Sosyal medya trollerinin sulandırmasına rağmen benim aklımın bir köşesinde hep bu müjde oldu. Esed’in, Suriye’yi terk etmesi ve 61 yıllık BAAS rejiminin çökmesinden sonra artık bu sorunun cevabını aramıyorum” ifadelerini kullanan Selvi’nin yazısının ilgili kısmı şöyle:
“Suriye’de artık Pandora’nın kutusu açıldı. Halep 3 günde ele geçirildi. Münbiç tam 3 saat içinde Suriye Milli Ordusu yönetimine girdi. Şam bir günde düştü. 61 yıllık rejim 12 günde devrildi. Suriye tarihi yeniden yazılıyor. Bölgemizde tarihi değişiklikler yaşanıyor.
Ama bu Suriye’de her şeyin bittiği, zafere ulaşıldığı anlamına gelmiyor. Suriye’de iş yeni başlıyor.
12 günde rejimi deviren, bir günde Şam’ı ele geçiren iradenin bundan sonraki süreci de planladığı düşünülüyor. Suriye’nin önünde Irak gibi bir örnek var. ABD iki kez işgal ettiği Irak’ı, kaos içinde bıraktı. Ordu lağvedildi. Ordu mensupları yer altına çekildi. Irak, yıllar sürecek iş savaşa sürükledi. Irak’ta sadece Saddam değil, devlet çökmüştü. Irak, Saddam’ı arayacak duruma düştü. Şimdi yeni yeni belini doğrultuyor.
Irak örneği
Suriye’de, Irak örneğinden ders çıkarılması gerekiyor. Suriye’de devletin çökmesine izin verilmedi. Ordu lağvedilmedi. Suriye Başbakanı birkaç gündür devir teslim işlemlerini yapmakla meşgul.
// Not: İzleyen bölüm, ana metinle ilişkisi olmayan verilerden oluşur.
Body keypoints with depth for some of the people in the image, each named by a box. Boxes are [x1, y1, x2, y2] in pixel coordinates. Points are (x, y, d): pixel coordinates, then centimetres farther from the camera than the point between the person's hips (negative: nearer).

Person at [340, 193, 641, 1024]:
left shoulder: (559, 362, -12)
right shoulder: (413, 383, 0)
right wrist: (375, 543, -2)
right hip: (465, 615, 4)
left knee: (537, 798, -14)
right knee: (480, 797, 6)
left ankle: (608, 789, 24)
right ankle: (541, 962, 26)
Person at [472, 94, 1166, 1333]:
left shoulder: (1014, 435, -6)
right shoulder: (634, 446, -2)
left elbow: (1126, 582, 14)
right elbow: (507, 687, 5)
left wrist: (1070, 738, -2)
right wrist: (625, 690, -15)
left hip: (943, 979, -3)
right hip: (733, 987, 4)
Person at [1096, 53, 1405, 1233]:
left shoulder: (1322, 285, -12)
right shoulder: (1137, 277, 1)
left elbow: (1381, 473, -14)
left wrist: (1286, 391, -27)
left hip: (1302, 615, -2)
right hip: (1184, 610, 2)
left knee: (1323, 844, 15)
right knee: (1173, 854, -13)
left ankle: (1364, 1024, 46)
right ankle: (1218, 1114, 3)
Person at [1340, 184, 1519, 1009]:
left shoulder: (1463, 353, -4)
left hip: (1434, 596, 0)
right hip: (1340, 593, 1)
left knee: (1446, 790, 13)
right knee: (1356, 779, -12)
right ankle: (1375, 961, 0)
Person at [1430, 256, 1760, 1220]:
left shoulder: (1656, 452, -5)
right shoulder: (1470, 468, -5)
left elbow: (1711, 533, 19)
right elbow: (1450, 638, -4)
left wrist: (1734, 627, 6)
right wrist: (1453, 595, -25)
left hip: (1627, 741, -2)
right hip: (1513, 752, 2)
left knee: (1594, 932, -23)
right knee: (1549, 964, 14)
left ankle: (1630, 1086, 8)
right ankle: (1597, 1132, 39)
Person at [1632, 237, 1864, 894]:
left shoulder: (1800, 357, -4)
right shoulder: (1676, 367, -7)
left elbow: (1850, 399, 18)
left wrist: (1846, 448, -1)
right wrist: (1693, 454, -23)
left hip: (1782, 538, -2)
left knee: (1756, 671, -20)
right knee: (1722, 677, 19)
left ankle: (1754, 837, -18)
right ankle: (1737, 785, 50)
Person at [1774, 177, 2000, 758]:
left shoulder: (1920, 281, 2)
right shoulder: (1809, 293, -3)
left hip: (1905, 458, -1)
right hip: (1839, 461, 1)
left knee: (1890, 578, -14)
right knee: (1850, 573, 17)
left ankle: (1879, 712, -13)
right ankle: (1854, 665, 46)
Suriye’de tarihi bir zafer elde edildi. Ancak bu zaferin kabusa dönüşmemesi için Suriye’nin geçiş döneminin doğru idare edilmesi ve bundan sonrası için kucaklayıcı bir yönetimin işbaşına gelmesi lazım.
Gitti Esed geldi Colani
Yani Esed gitti Colani geldi olmamalı.
Olmayacak.
Buna izin verileceğini de zannetmiyorum. Çünkü Şam’ın düşeceğini öngören irade, Şam’dan sonrasını da planlamış durumda. Türkiye, Suriye’de en çok bedel ödeyen ülke oldu. Aynı zamanda Türkiye, Suriye’deki değişimin en büyük mimarı oldu. Suriye’de hem sahada hem masada varız. Suriye muhalefetine herkesin sırt çevirdiği bir dönemde bile Cumhurbaşkanı Erdoğan, siyasi olarak risk alma pahasına sahip çıktı. Suriye’deki değişimden sonra dünyanın Erdoğan’a bakışında önemli değişiklikler oldu. Türkiye, oyun kurucu ülke konumunda. Erdoğan, oyun kurucu bir lider.”